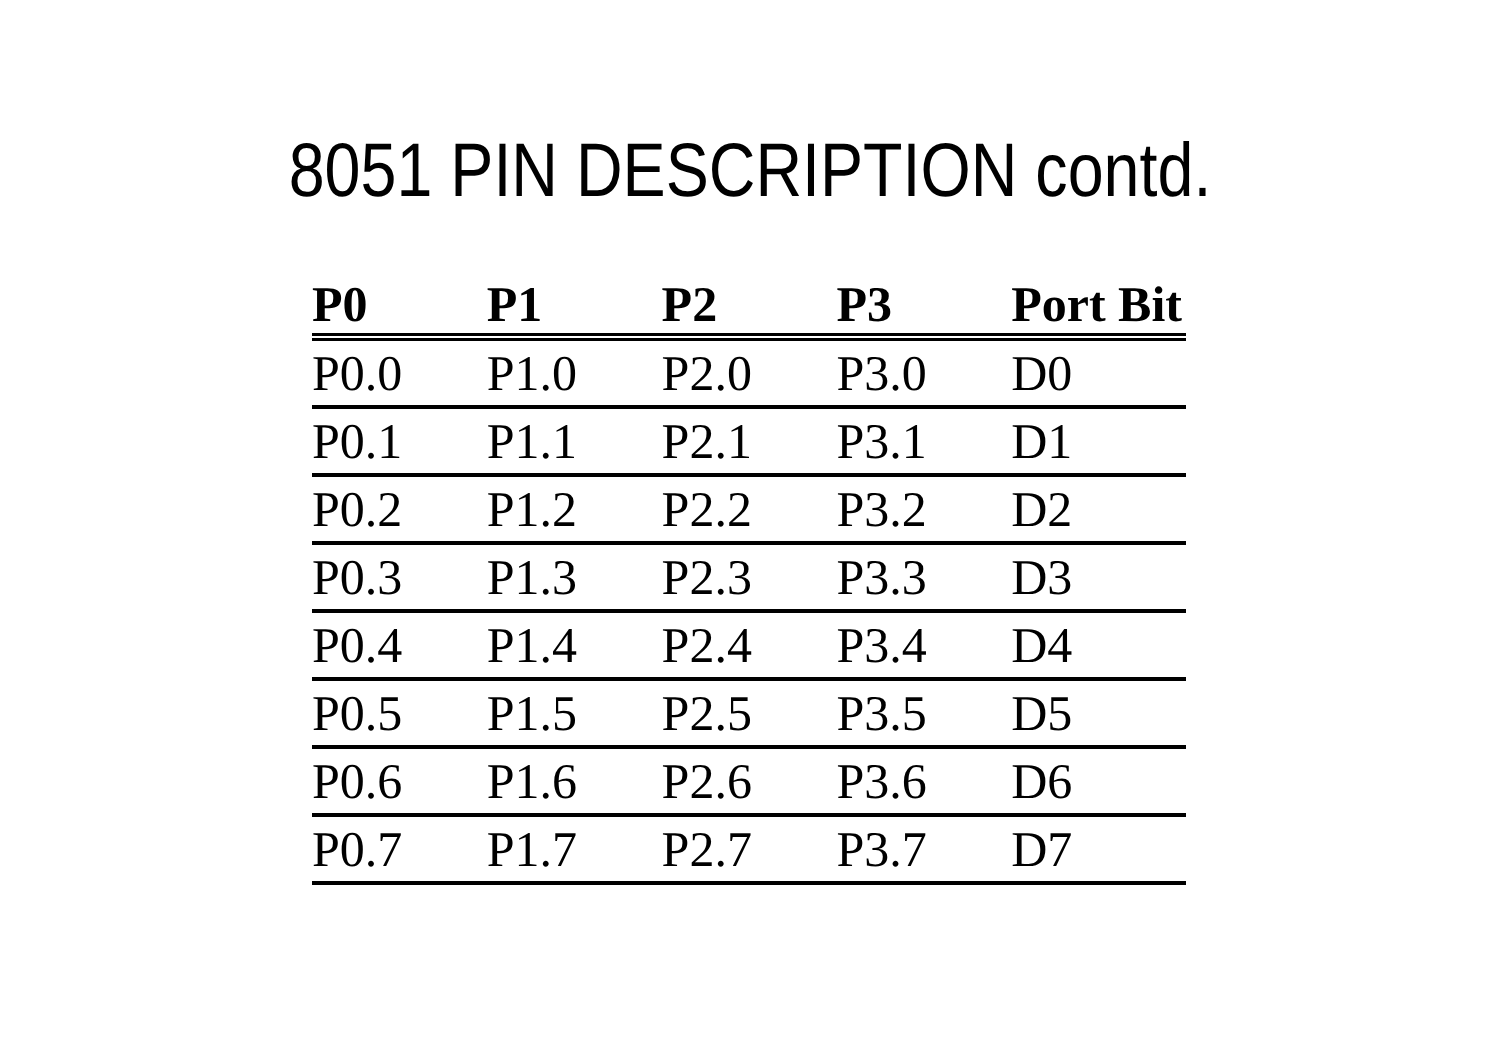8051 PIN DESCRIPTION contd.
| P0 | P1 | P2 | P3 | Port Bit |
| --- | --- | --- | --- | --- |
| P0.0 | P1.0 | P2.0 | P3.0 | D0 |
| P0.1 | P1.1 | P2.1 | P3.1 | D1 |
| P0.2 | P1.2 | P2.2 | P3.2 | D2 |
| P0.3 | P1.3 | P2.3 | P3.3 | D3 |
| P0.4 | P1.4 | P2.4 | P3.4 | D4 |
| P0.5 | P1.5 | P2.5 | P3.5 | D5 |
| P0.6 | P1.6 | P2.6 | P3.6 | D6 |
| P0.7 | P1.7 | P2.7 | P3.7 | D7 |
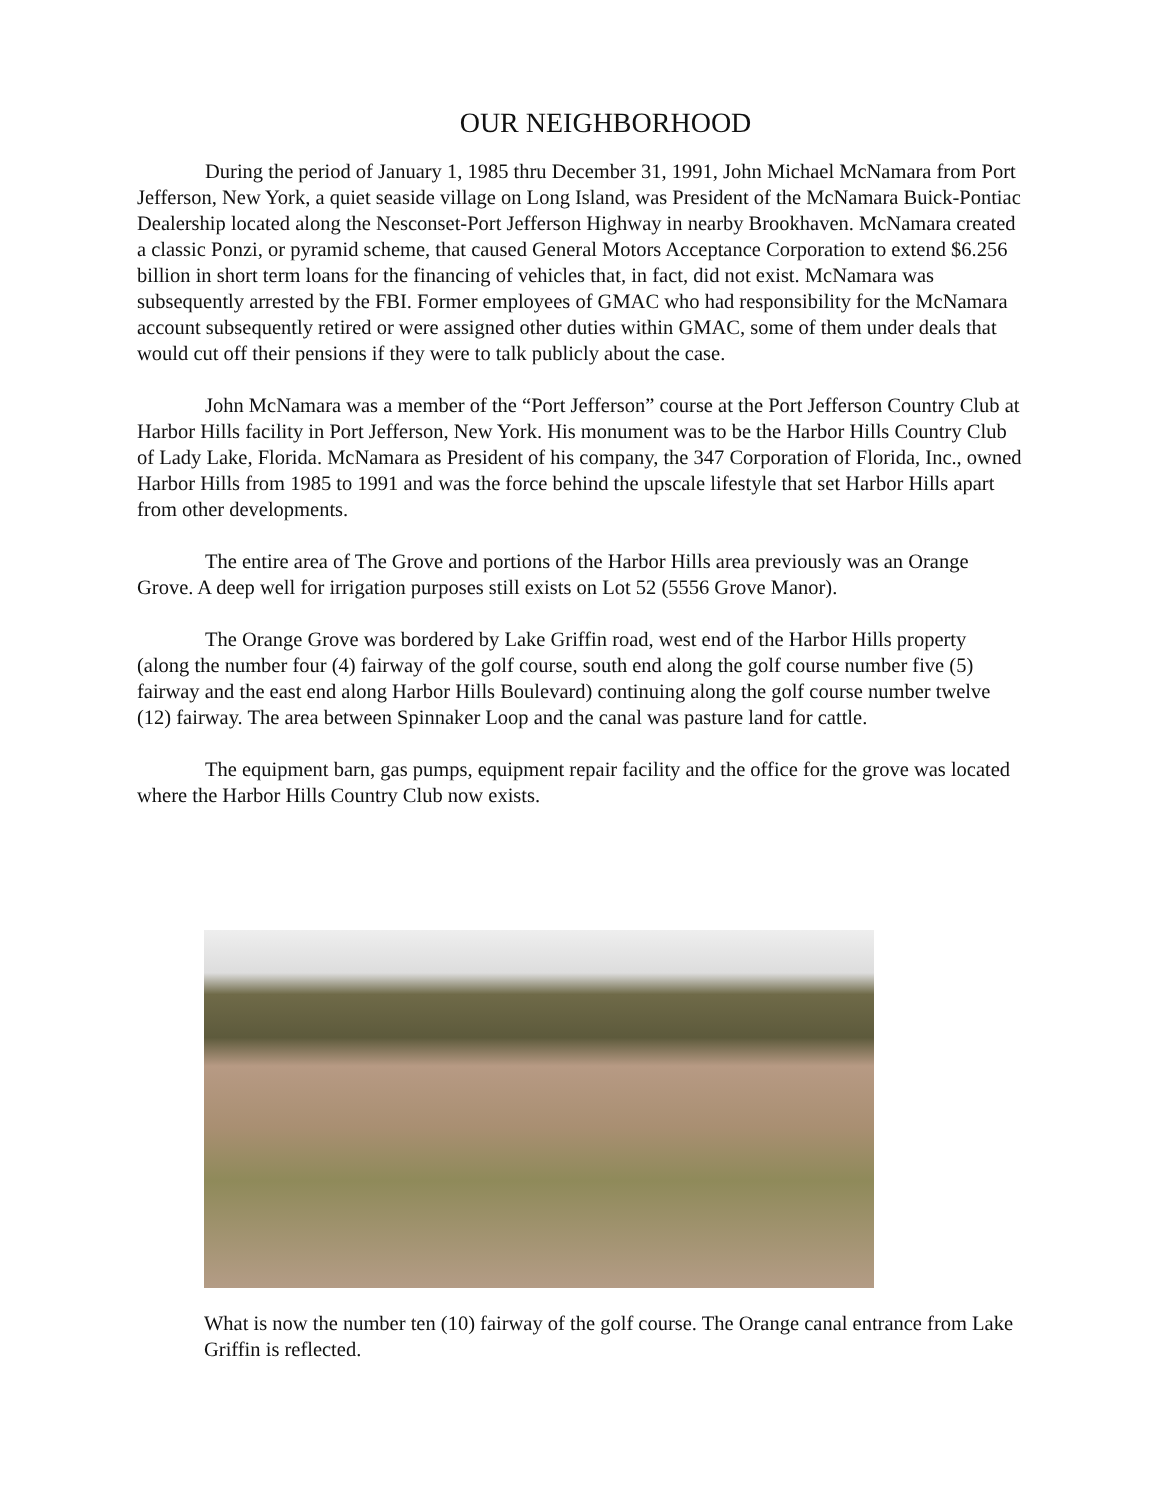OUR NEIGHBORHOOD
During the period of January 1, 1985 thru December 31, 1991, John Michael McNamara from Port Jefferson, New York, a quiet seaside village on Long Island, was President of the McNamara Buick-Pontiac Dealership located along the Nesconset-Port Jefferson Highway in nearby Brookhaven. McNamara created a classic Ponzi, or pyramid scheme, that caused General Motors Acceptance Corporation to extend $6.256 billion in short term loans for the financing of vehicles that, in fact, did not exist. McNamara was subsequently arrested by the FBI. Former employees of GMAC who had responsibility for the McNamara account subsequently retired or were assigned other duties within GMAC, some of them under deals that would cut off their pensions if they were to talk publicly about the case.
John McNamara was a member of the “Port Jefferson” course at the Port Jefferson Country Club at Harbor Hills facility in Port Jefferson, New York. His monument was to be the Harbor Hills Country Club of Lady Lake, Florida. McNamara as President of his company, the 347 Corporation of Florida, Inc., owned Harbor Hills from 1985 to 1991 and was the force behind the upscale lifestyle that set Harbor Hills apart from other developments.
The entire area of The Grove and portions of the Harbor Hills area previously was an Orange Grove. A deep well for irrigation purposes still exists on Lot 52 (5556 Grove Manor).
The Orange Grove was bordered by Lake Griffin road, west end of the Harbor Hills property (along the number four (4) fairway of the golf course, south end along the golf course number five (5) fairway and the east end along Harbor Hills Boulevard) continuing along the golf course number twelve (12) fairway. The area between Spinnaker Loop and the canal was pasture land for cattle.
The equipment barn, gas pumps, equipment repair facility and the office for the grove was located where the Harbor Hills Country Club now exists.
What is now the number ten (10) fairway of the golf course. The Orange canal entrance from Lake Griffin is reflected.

Activity: Reply with nothing but a number. State how many lines in the records hold the word "Griffin".

Result of the task: 2